* **WHAT THE EXERCISE ASKS**
Pull out each line of the data below that contains the string "results". Case matters.

* **MATERIAL FOR THIS EXERCISE**
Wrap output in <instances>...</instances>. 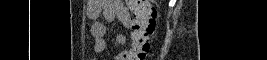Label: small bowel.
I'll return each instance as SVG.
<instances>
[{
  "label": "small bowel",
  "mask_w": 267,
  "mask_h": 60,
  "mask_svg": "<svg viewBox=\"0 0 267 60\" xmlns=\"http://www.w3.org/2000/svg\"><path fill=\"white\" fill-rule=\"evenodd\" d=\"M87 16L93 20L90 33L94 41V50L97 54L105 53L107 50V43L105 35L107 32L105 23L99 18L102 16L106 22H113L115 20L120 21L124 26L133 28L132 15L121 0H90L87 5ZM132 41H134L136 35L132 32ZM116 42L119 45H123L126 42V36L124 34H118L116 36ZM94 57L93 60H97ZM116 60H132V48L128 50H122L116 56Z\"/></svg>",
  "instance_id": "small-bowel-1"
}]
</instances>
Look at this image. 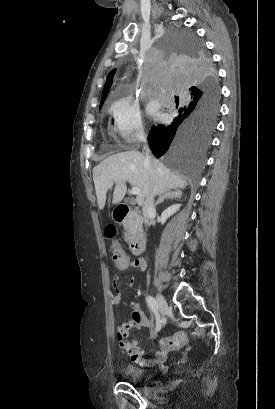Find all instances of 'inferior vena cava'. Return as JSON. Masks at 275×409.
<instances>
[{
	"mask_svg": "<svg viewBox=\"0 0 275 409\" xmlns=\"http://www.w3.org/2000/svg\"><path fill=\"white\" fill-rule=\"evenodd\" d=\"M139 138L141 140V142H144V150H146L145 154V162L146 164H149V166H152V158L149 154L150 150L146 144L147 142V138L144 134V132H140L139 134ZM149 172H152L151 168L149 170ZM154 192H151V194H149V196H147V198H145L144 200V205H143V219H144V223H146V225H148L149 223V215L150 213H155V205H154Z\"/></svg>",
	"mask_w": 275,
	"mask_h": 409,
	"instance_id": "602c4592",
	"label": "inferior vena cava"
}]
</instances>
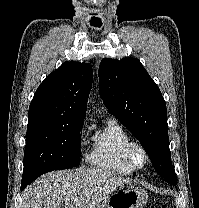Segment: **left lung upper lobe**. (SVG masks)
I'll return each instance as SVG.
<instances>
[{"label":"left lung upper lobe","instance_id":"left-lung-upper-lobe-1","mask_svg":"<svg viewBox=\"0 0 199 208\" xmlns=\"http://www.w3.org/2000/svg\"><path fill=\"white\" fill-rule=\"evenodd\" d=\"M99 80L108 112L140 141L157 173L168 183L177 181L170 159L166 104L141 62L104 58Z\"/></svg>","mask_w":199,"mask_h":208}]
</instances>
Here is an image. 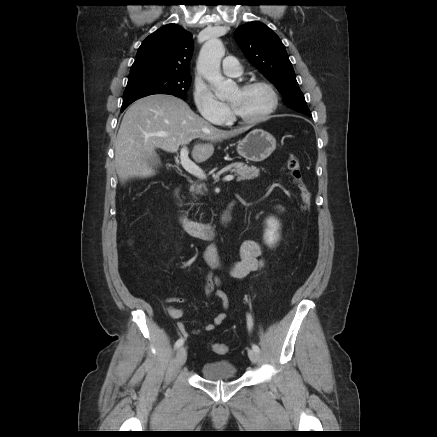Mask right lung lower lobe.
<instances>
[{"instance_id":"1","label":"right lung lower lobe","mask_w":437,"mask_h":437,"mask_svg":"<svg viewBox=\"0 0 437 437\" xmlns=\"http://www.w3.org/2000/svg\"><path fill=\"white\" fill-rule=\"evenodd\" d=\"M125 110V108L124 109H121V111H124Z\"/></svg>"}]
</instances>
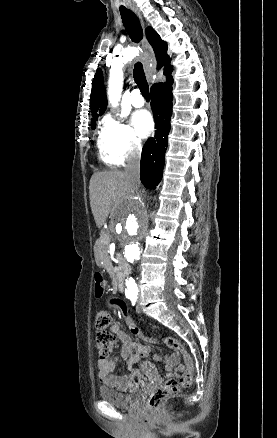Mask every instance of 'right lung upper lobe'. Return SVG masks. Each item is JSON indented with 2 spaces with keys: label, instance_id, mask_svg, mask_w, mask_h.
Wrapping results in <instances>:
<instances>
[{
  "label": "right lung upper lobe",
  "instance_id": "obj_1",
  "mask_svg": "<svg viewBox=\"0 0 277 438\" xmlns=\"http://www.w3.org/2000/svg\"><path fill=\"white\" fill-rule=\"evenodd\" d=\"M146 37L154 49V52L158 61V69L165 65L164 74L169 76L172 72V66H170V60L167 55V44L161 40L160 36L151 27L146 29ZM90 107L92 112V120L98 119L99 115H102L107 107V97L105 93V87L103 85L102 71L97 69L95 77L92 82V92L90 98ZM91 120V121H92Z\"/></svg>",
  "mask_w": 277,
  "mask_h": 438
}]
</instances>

...

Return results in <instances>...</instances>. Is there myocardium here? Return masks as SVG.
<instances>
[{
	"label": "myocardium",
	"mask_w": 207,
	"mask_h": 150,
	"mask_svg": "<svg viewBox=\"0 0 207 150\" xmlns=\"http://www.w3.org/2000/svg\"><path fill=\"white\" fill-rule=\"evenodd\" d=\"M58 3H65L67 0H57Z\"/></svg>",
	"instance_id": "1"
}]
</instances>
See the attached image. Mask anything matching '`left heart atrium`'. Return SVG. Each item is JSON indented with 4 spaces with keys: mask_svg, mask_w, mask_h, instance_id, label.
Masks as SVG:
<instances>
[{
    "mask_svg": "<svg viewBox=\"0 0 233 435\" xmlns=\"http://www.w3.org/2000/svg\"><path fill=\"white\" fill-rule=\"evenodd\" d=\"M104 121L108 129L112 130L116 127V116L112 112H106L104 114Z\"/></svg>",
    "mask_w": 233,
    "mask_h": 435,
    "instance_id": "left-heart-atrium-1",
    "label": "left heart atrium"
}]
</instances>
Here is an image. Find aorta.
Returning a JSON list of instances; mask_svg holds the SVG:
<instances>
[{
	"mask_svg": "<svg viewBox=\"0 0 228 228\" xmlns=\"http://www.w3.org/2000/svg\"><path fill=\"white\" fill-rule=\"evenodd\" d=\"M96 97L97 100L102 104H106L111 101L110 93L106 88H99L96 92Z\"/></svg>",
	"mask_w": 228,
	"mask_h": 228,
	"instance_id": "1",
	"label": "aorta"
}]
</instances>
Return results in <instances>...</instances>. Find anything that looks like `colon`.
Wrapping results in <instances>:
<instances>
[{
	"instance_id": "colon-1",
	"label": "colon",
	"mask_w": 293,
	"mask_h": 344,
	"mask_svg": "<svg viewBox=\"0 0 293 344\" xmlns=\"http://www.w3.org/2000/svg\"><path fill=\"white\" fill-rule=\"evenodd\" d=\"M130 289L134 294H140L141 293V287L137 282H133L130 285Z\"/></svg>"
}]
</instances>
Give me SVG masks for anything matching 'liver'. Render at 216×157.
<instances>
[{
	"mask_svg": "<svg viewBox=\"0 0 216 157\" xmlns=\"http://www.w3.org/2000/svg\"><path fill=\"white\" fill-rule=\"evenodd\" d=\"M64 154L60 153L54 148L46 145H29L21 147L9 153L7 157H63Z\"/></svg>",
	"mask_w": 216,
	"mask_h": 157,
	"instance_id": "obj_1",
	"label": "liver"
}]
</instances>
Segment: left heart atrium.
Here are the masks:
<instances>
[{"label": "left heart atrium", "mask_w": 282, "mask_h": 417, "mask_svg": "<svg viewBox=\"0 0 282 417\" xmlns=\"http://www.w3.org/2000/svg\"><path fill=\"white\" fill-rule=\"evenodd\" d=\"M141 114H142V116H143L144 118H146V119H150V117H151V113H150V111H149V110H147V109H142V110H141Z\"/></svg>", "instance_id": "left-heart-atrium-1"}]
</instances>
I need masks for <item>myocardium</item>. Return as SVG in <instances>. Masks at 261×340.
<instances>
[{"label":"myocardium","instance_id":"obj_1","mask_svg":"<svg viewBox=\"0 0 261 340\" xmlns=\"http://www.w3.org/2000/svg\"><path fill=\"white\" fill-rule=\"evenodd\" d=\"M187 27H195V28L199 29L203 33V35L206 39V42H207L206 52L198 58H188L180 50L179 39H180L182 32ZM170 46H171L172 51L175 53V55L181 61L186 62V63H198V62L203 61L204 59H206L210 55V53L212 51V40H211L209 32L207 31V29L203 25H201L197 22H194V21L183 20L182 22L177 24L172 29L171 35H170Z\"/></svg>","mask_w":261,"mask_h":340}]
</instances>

* **WORKED SOLUTION**
Wrapping results in <instances>:
Return results in <instances>...</instances>. Is there myocardium here? Return masks as SVG.
Return results in <instances>...</instances>. Find anything that looks like `colon`.
Wrapping results in <instances>:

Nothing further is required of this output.